BYD will begin assembling electric vehicles in Pakistan by mid-2026, with plans to produce 25,000 units annually and capture a significant share of the country’s growing EV market.

KARACHI (The Thursday Times) — Chinese electric vehicle manufacturer BYD, the world’s leading EV producer by volume, is set to begin local assembly operations in Pakistan by mid-2026, in a move designed to tap into the country’s nascent but rapidly growing demand for electric and plug-in hybrid vehicles.

According to Danish Khaliq, Vice President of Sales and Strategy at BYD Pakistan, the company plans to roll out its first Pakistan-assembled vehicle by July or August 2026. The local assembly plant, currently under construction near Karachi since April, is a joint venture between BYD and Mega Motor Company, a subsidiary of Hub Power Company Limited (HUBCO), one of Pakistan’s largest energy firms.

Initially, the plant will operate on a double-shift basis, producing up to 25,000 units per year. While mass production timelines remain unspecified, the facility will begin by assembling semi-knocked down (SKD) units, using imported electric vehicle components alongside some locally manufactured non-electric parts. The vehicles produced will initially serve the domestic market, though Khaliq noted there is potential to export to right-hand drive markets in the region, depending on logistics and economic viability.

“We do not foresee excess capacity in our system as demand in Pakistan will catch up,” Khaliq said in an interview, pointing to a robust outlook for EV adoption across the country.

BYD’s entry into Pakistan’s automotive sector is part of a broader strategy to expand in emerging markets, particularly as it faces intense price competition in its domestic Chinese market. The Pakistani government has sought to incentivise EV uptake through policy measures, including a 45% reduction in power tariffs for EV charging stations introduced in January.
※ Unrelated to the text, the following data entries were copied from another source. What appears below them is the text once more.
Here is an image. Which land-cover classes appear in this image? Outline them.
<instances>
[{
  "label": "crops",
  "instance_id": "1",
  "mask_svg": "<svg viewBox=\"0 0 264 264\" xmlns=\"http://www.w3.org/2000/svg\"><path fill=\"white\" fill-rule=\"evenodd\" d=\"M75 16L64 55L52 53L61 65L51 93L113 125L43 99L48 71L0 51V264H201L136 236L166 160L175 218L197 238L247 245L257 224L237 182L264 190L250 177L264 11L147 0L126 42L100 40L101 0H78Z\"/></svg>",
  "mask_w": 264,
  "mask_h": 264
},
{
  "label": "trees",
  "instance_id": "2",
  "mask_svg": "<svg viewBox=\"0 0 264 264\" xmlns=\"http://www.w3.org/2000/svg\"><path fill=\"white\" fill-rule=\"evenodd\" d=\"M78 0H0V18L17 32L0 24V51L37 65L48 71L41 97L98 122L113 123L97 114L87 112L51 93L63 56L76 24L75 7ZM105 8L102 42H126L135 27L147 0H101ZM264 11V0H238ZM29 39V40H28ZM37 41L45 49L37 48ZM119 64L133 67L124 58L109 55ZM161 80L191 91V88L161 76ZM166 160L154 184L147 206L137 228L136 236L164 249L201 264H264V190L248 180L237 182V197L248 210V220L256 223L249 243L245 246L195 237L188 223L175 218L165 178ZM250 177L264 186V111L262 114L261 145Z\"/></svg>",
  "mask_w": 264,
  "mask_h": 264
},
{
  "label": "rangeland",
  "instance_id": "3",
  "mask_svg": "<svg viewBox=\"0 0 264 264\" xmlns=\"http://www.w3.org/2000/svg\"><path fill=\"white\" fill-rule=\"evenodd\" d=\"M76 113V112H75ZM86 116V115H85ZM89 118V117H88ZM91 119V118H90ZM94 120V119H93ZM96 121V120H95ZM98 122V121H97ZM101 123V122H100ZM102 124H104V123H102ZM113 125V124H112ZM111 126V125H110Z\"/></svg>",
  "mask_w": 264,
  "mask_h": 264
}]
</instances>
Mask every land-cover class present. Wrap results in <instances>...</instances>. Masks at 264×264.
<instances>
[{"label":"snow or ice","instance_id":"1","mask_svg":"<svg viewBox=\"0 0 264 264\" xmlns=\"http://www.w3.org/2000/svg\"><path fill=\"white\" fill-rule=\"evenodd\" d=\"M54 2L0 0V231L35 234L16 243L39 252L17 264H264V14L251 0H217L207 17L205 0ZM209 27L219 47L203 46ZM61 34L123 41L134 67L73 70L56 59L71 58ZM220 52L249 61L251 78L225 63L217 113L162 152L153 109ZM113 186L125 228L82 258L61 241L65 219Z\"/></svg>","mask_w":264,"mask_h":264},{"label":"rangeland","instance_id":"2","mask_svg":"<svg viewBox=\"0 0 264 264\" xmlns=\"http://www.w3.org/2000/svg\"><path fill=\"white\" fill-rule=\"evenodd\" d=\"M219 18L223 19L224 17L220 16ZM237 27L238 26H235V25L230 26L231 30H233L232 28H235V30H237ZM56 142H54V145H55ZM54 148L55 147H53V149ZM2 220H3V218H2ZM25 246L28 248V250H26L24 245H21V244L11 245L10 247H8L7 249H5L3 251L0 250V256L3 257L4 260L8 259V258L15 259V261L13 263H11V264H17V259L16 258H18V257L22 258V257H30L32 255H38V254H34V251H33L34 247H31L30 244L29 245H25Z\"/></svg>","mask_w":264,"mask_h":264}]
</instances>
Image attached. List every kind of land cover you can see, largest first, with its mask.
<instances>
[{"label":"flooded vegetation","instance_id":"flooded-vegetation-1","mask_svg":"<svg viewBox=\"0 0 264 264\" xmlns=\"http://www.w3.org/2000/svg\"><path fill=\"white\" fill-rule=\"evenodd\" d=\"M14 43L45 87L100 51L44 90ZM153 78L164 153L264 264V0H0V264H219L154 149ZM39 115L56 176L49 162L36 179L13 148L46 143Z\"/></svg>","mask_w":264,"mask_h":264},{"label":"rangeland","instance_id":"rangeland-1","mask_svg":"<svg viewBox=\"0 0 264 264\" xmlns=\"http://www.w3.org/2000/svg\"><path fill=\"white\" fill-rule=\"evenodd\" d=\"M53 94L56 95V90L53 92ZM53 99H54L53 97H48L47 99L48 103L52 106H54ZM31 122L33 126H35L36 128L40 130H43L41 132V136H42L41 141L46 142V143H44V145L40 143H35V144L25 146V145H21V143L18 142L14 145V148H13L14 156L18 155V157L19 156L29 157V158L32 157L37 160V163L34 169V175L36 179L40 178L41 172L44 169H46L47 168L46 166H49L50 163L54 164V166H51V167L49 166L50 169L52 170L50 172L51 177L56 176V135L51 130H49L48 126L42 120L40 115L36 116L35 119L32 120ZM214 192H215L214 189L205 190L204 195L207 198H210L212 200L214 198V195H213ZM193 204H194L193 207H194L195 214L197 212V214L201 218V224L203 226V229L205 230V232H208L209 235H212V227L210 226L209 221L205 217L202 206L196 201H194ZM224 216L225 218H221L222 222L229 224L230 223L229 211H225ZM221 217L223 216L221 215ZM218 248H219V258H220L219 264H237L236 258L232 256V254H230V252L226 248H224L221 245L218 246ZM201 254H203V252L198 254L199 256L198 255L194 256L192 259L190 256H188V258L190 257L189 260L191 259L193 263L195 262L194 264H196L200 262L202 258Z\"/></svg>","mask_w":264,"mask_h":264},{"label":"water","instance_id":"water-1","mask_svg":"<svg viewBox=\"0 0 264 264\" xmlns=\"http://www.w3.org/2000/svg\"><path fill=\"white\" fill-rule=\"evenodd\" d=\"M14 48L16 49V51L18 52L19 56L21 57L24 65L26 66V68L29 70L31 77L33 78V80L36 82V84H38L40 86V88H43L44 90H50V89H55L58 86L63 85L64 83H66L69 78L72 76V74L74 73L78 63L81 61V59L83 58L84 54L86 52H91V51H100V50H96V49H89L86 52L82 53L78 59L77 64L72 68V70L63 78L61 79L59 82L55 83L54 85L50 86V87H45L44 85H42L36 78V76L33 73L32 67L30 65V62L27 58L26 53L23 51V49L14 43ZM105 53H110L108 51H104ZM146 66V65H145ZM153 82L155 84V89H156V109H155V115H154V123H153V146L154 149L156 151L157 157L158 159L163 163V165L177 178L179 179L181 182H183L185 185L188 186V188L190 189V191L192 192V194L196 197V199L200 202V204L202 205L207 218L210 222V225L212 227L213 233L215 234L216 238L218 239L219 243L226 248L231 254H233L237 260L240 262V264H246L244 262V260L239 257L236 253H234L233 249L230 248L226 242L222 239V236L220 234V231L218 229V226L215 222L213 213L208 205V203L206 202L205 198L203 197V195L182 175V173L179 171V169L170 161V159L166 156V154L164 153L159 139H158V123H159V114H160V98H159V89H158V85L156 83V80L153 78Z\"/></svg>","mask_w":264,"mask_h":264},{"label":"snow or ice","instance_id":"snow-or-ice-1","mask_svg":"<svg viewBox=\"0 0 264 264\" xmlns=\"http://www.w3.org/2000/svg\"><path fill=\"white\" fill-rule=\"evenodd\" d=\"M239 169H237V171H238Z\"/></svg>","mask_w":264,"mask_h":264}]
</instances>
BYD began selling imported electric vehicles in Pakistan earlier this year, with initial deliveries starting in March. Although the company declined to disclose precise figures, Khaliq confirmed that sales had surpassed internal forecasts by around 30%, with a few hundred vehicles sold to date.

Pakistan’s EV and plug-in hybrid market, currently in its infancy, is projected to undergo significant growth. From an estimated 1,000 units sold in 2024, Khaliq anticipates that the segment will expand three- to fourfold in 2025. BYD is targeting a 30–35% share of this growing sector.

Financial disclosures from HUBCO reveal that BYD Pakistan reported a profit of 444 million Pakistani rupees (approximately $1.56 million) for the March 2025 quarter, underscoring the financial viability of its early operations.

This Friday, the company will launch the Shark 6, a plug-in hybrid pickup truck that marks its third model offering in Pakistan. Competitor brands such as MG and Haval are also entering the plug-in hybrid segment, recognising the practicality of hybrids in a country where fully electric vehicles remain hindered by insufficient charging infrastructure.